Given that court proceedings are generally public records, divorce records are public as well, at least in most jurisdictions and unless a court seals them. Identification of victims of sexual abuse and of children are exceptions to open records.
One can look for such records in many ways. You can search for divorce records online – sometimes, a comprehensive Google search is all you need to find those that interest you. You can use a government service or partner with a company to do the work of exploring public databases for you.
It won’t be difficult to find records if you dispose of sufficient information, which includes the person’s full name, birth date, and where they were divorced (the county or state).
Why Track Down Divorce Records?
There are actually quite a few good reasons to do this.
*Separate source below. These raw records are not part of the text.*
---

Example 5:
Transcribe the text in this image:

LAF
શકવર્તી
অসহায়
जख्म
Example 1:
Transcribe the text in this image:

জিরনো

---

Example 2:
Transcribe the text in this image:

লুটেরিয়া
If you’ve been divorced and want to remarry, you’ll have to furnish proof that you’re not married to tie the knot again. The best way to verify divorce is obviously through a divorce decree or certificate.
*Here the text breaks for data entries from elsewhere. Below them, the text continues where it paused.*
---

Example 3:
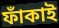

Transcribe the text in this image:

ফাঁকাই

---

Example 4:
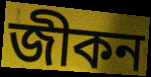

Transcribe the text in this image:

জীকন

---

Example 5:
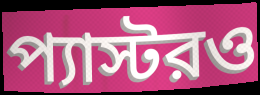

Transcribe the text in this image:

প্যাস্টরও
It’s also commonplace to change your name after marriage. Women will usually opt to take their maiden name again. You need to show a divorce certificate to change your name on a property deed, vehicle title, or a state-issued ID.
Divorce decrees provide the details of separation. If you want to take legal action against a former spouse for violating the settlement terms, you’ll need to verify them yourself. You may have lost your copy of the decree. Obviously, it’s important to safekeep these things, but that’s not to say they can’t be found.
Family Line Research
Finally, you might want to find divorce records as part of any research into your ancestry. They are a key component of people’s research into their family trees. You might find an ancestor you never knew about, trace and learn more about distant relatives, or look for unknown kin.
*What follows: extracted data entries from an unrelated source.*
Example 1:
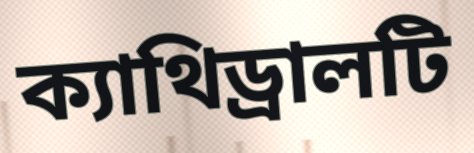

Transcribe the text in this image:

ক্যাথিড্রালটি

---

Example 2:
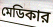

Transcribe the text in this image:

মেডিকার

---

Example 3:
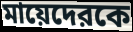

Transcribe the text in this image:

মায়েদেরকে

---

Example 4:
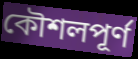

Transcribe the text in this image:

কৌশলপূর্ণ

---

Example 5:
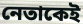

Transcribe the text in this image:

নেতাকেই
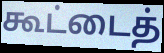
கூட்டைத்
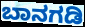
ಬಾನಗಡಿ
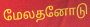
மேலதனோடு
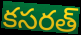
కసరత్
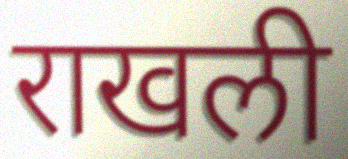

When are Divorce Records Sealed?
I mentioned briefly that records aren’t always public. Sometimes, a party will ask the court to seal the record in order to prevent divorce documents from being publicly accessible. If the court agrees to put divorce records under seal, sensitive or private data within them is no longer public record. The court might order to seal part of the record or the entire one.
Privacy Protection Overview
If you want your record sealed, you must request this from the court. Courts don’t seal divorce records of their own volition. The judge will decide whether to admit and approve your request. This decision is based on several factors.
On the one hand, the court will look at the damage that could be inflicted on the party if the record remains open. On the other, they will consider the presumption that such documents should be publicly available in line with transparency principles.
Reasons to Ask the Court to Seal Your Divorce Record
Among the reasons people ask courts to seal their filings are a need to conceal classified business information or protect domestic violence victims. A parent might want to protect their child from being identified. There might also be a need to keep bank account details, social security numbers, and other sensitive information private.
If divorce filings contain false allegations or derogatory statements, one might seek to prevent exposure of these and consequently request sealing. Such accusations or claims could be construed as libel and result in loss of reputation. Since there’s obviously a difference between damaging and simply embarrassing information, the court might not agree in the latter case.
“Customization” of Requests to the Court
Attorneys maintain that one must tailor their request to seal a record narrowly so as little information as possible is sealed off. This is apart from but in addition to the consideration of the risk of injury.
Typically, a court that agrees to seal a divorce record will seal only and just enough information as needed to protect the party’s privacy. In some of these cases, parts of the record will be redacted. The justice system takes every measure to secure the benefits of public records, of which court system transparency is probably the biggest one.